So I'm very tired today and I was finishing up a long, in-depth blog post about a couple of intense mental shifts I had a few years ago, then I did a dumb and accidentally deleted the whole thing. And I couldn't get it back because I'd clicked off the page after I did it and it was just very terrible overall and I am filled with much regret. But I still wanted to post something on my blog. I'm trying to do this regularly, because it's helping me keep my thoughts straight.
So I guess that was a very long-winded way of saying that this blog post isn't going to be anything massively thoughtful, I'm just writing it for the sake of writing it. Doesn't mean I don't have anything to say in it, though!
The main thing I want to write here is that I am officially 99.9% sure I'm a polymorph. After I wrote that blog post I just felt like I suddenly... understood myself. Or, at least, another huge part of myself. One that had been confusing and bothering me for a long time, even if I didn't always realise it.
I don't know whether it's a spiritual thing from my energy being kintype or a psychological thing from me just being strange, or maybe a mixture of both of those things - I just know that it's myself, and it feels right. It feels right in a way nothing has since I awakened as a wolf. I know this is me. It explains so much. It's like another piece of the messed-up puzzle that is my identity just fell into place, and it feels great.
Since I figured that out, I haven't felt confused or frustrated by all my odd cameo shifts. I just let them happen. It was so nice to be able to do that without questioning the meaning behind them. It feels so much more natural now.
Explaining how that works alongside my wolf theriotype is a little difficult, especially since I consider myself a suntherian. Basically, I'm shifted all the time as a wolf to some extent, except when I have a cameo shift. Generally when I have a cameo phantom shift it won't interfere with how much I'm mentally shifted as a wolf, but if I have a cameo mental shift all the wolf stuff goes out the door (usually only for a few minutes).

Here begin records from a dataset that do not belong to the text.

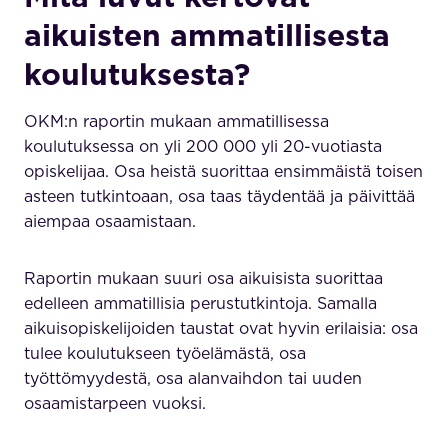
aikuisten ammatillisesta
koulutuksesta?
OKM:n raportin mukaan ammatillisessa
koulutuksessa on yli 200 000 yli 20-vuotiasta
opiskelijaa. Osa heistä suorittaa ensimmäistä toisen
asteen tutkintoaan, osa taas täydentää ja päivittää
aiempaa osaamistaan.
Raportin mukaan suuri osa aikuisista suorittaa
edelleen ammatillisia perustutkintoja. Samalla
aikuisopiskelijoiden taustat ovat hyvin erilaisia: osa
tulee koulutukseen työelämästä, osa
työttömyydestä, osa alanvaihdon tai uuden
osaamistarpeen vuoksi.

Honestly, that probably sounds far more confusing than it really is. It's pretty clear from my perspective how much wolf I've got in me at any particular point in time, and how it balances out with any cameos I have.
It's nice to have some good news in the identity department for once in my life. Even if that news is that my identity is basically just a big fluid mess, and literally the only consistent part is that I'm a wolf and a demon-thing.
...Isn't being otherkin great?
Yes, that was sarcasm, being otherkin is not great. It's just a THING that is confusing and hard.